The Times concludes that "Above all, we should stop underestimating the threat facing the country. Countless times over the past six years, up to and including the events of Jan. 6, Mr. Trump and his allies openly projected their intent to do something outrageous or illegal or destructive. Every time, the common response was that they weren't serious or that they would never succeed. How many times will we have to be proved wrong before we take it seriously? The sooner we do, the sooner we might hope to salvage a democracy that is in grave danger."

This fear mongering declaration is not only an overstatement; it is a lie. If the goal of the January 6 rioters was to stop the certification of the Electoral College votes for Joe Biden, they failed. If their goal was to reinstate Trump as president, they failed. If their goal was to show the people's power over that of the people's House, they failed. If their goal was to give legitimacy to Trump and the MAGA movement, they failed.

In what way does the Editorial Board of The New York Times believe that the participants in the January 6 riot succeeded? In getting derided? In making a mockery of American conservatism? In increasing the derision and hate leveled at working class Americans who feel left out of the American political process? These are the only ways in which they succeeded. And to the extent that conservative pundits and politicians encouraged Trump to act swiftly on that day, it was because they knew that these people who hungered to be heard were merely making things worse for themselves.

As time goes on, it seems more and more that the so-called "Insurrection" of January 6 was nothing so much as a protest gone awry, leaderless and disheveled which resulted in hundreds spending months in jail awaiting trial on misdemeanor trespassing charges.

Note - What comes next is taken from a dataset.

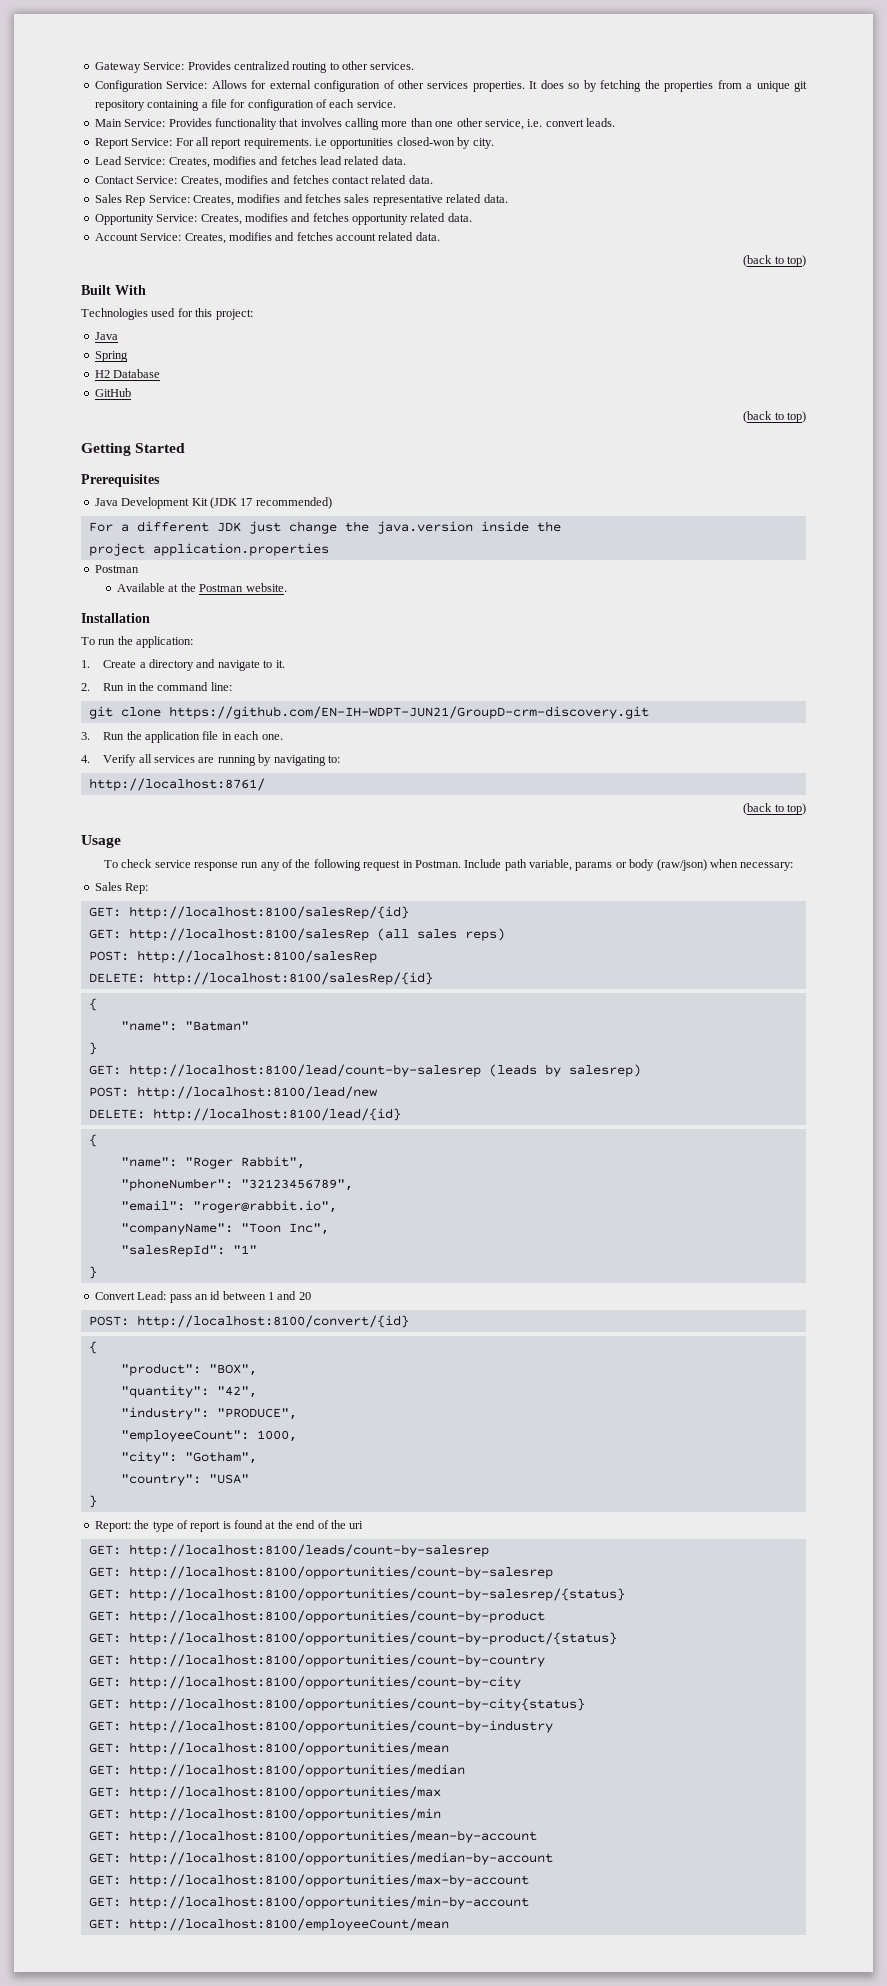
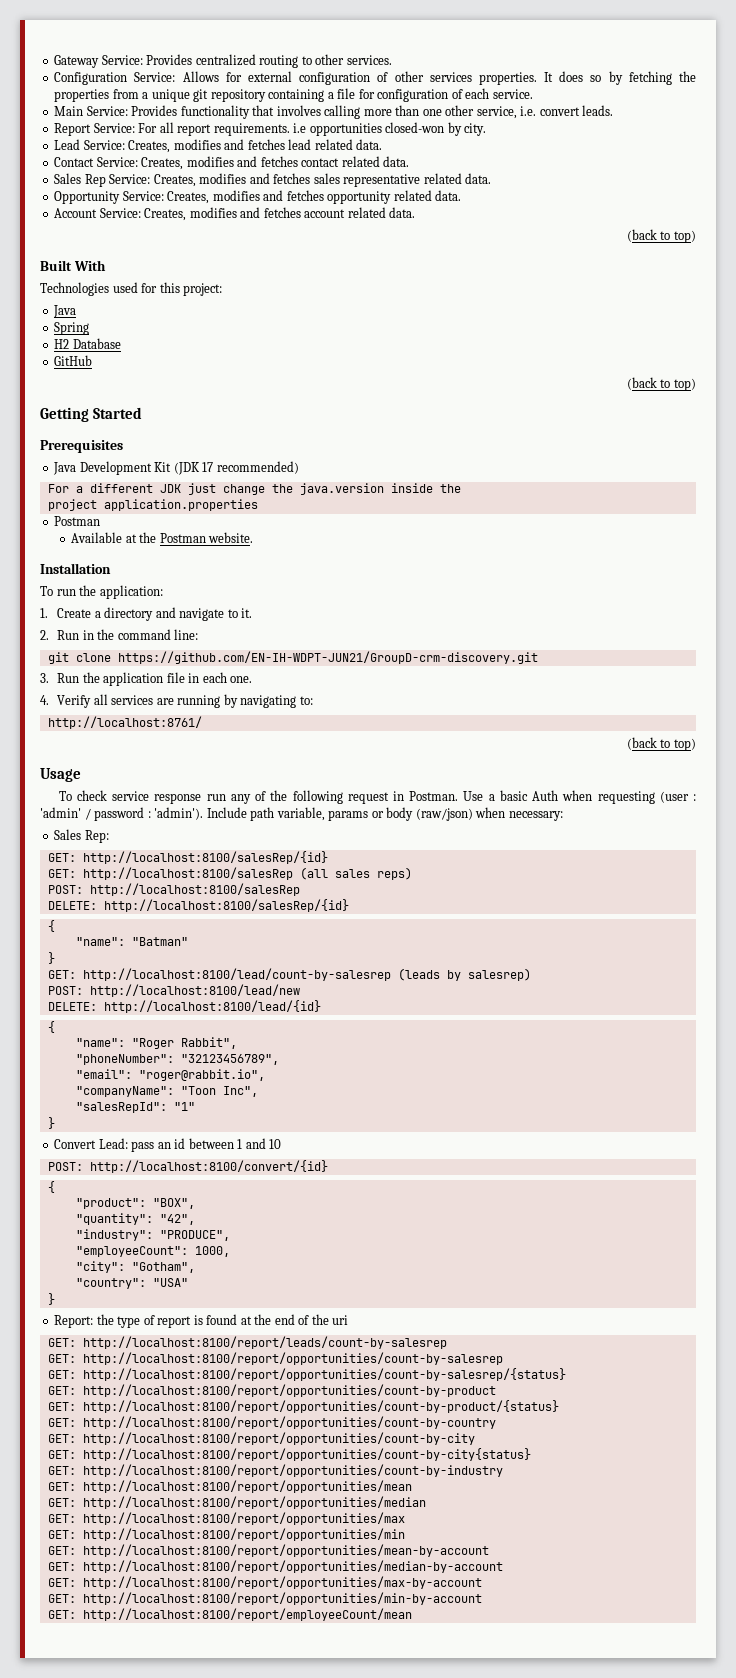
(461, 864) none -> [463,790,696,804] [40,807,204,821] Use a basic Auth when requesting (user : 'admin' / password : 'admin').
[298,1292,311,1300] 20 -> [269,1139,282,1149] 10
[128,1544,489,1557] [88,1566,553,1579] [88,1588,625,1601] [88,1610,545,1623] [88,1632,617,1645] [88,1654,545,1667] [88,1676,521,1689] [88,1698,585,1711] [88,1720,553,1733] [88,1742,449,1755] [88,1764,465,1777] [88,1786,441,1799] [88,1808,441,1821] [88,1830,537,1843] [88,1852,553,1865] [88,1874,529,1887] [88,1896,529,1909] [88,1918,449,1931] http://localhost:8100/leads/count-by-salesrep // GET: http://localhost:8100/opportunities/count-by-salesrep // GET: http://localhost:8100/opportunities/count-by-salesrep/{status} // GET: http://localhost:8100/opportunities/count-by-product // GET: http://localhost:8100/opportunities/count-by-product/{status} // GET: http://localhost:8100/opportunities/count-by-country // GET: http://localhost:8100/opportunities/count-by-city // GET: http://localhost:8100/opportunities/count-by-city{status} // GET: http://localhost:8100/opportunities/count-by-industry // GET: http://localhost:8100/opportunities/mean // GET: http://localhost:8100/opportunities/median // GET: http://localhost:8100/opportunities/max // GET: http://localhost:8100/opportunities/min // GET: http://localhost:8100/opportunities/mean-by-account // GET: http://localhost:8100/opportunities/median-by-account // GET: http://localhost:8100/opportunities/max-by-account // GET: http://localhost:8100/opportunities/min-by-account // GET: http://localhost:8100/employeeCount/mean -> [82,1336,447,1349] [47,1352,503,1365] [47,1368,566,1381] [47,1384,496,1397] [47,1400,559,1413] [47,1416,496,1429] [47,1432,475,1445] [47,1448,531,1461] [47,1464,503,1477] [47,1480,412,1493] [47,1496,426,1509] [47,1512,405,1525] [47,1528,405,1541] [47,1544,489,1557] [47,1560,503,1573] [47,1576,482,1589] [47,1592,482,1605] [47,1608,412,1621] http://localhost:8100/report/leads/count-by-salesrep // GET: http://localhost:8100/report/opportunities/count-by-salesrep // GET: http://localhost:8100/report/opportunities/count-by-salesrep/{status} // GET: http://localhost:8100/report/opportunities/count-by-product // GET: http://localhost:8100/report/opportunities/count-by-product/{status} // GET: http://localhost:8100/report/opportunities/count-by-country // GET: http://localhost:8100/report/opportunities/count-by-city // GET: http://localhost:8100/report/opportunities/count-by-city{status} // GET: http://localhost:8100/report/opportunities/count-by-industry // GET: http://localhost:8100/report/opportunities/mean // GET: http://localhost:8100/report/opportunities/median // GET: http://localhost:8100/report/opportunities/max // GET: http://localhost:8100/report/opportunities/min // GET: http://localhost:8100/report/opportunities/mean-by-account // GET: http://localhost:8100/report/opportunities/median-by-account // GET: http://localhost:8100/report/opportunities/max-by-account // GET: http://localhost:8100/report/opportunities/min-by-account // GET: http://localhost:8100/report/employeeCount/mean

It was only a major riot in that the progressive and Democrat political class won't let it go, in that CNN is hosting a "special" live from the Capitol on the one-year anniversary of the riot where a woman was killed by cops while trying to make elected leaders hear her dismay at their political process.

January 6 was essentially a failure. The corporate media's insistence on pumping the myth of January 6 as the gravest threat to democracy ever to face our nation is less a warning as to the dangers we face as a nation and more a consistent victory lap to prove to Americans that their voices are irrelevant, their concerns don't matter, and their frustration with our political executives have no bearing on how we will be governed.

No, New York Times, every day is NOT January 6. Every day is another day for you to fairly and objectively inform the public, and you continue to fail at that single task that is your job.